### Task statement
Reproduce the lines below exactly. Begin with the first, end with the line containing "right knee: (280, 504)", and leave out the pictures.

Top of Input for this task

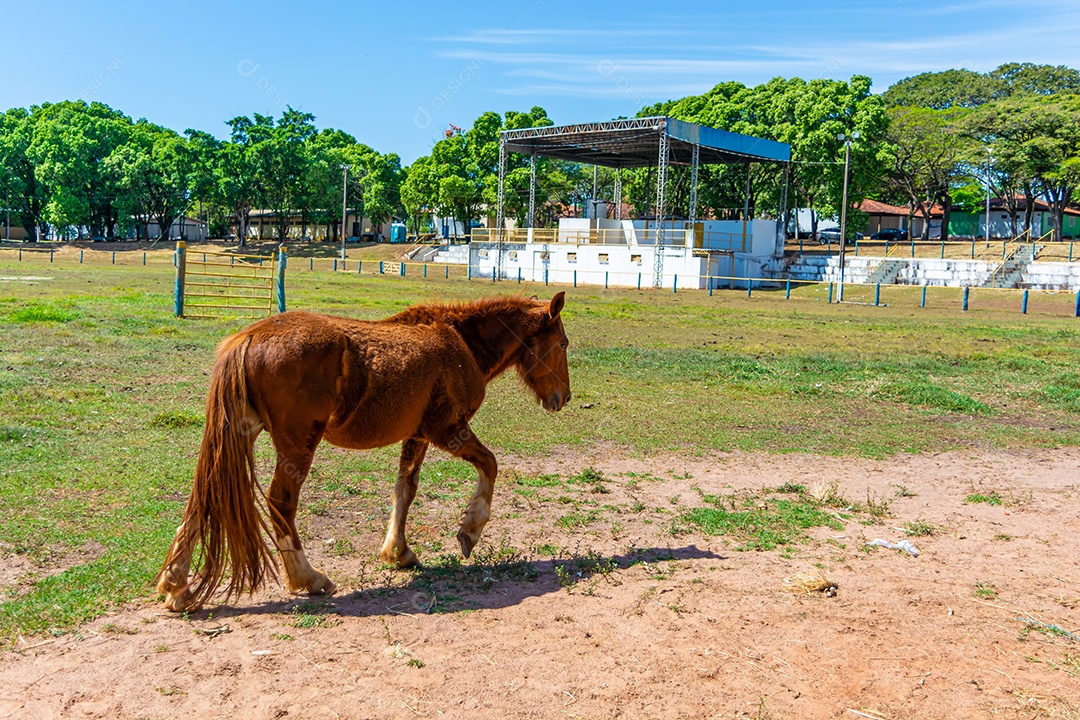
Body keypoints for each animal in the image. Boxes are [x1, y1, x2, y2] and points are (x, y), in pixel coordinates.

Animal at [156, 292, 570, 612]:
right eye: (563, 344)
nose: (563, 397)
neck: (461, 342)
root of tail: (251, 336)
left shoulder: (417, 436)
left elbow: (405, 490)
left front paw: (398, 551)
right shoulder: (447, 430)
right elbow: (490, 465)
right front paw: (470, 530)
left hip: (238, 436)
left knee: (205, 498)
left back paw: (176, 584)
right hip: (297, 444)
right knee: (280, 504)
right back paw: (308, 578)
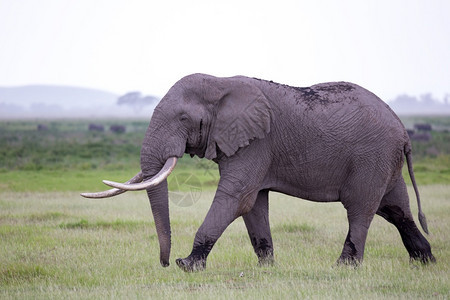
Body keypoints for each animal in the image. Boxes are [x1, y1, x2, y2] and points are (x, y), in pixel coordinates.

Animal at [81, 73, 436, 272]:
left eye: (183, 119)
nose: (164, 263)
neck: (221, 83)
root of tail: (404, 131)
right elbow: (253, 204)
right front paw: (267, 268)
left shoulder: (256, 142)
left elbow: (236, 196)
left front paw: (188, 266)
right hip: (385, 161)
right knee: (396, 209)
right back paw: (425, 262)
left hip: (371, 158)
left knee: (361, 209)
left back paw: (344, 268)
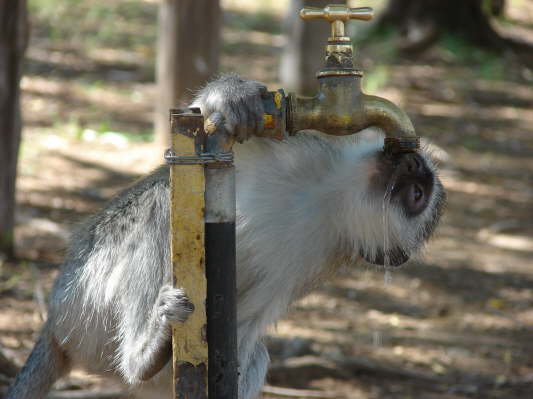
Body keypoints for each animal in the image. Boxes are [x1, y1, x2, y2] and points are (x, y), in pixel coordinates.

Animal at [6, 73, 442, 398]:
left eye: (417, 195)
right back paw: (142, 353)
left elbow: (245, 328)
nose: (412, 160)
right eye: (415, 176)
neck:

Bottom of Input for this task

### Solution to the exercise
Body keypoints for each animal in the image. Boxes are [x1, y1, x2, y2] and points are (x, y), in pixel coordinates.

Animal at [156, 292, 570, 612]:
right eye: (563, 344)
nose: (563, 397)
neck: (461, 342)
root of tail: (251, 336)
left shoulder: (417, 436)
left elbow: (405, 490)
left front paw: (398, 551)
right shoulder: (447, 430)
right elbow: (490, 465)
right front paw: (470, 530)
left hip: (238, 436)
left knee: (205, 498)
left back paw: (176, 584)
right hip: (297, 444)
right knee: (280, 504)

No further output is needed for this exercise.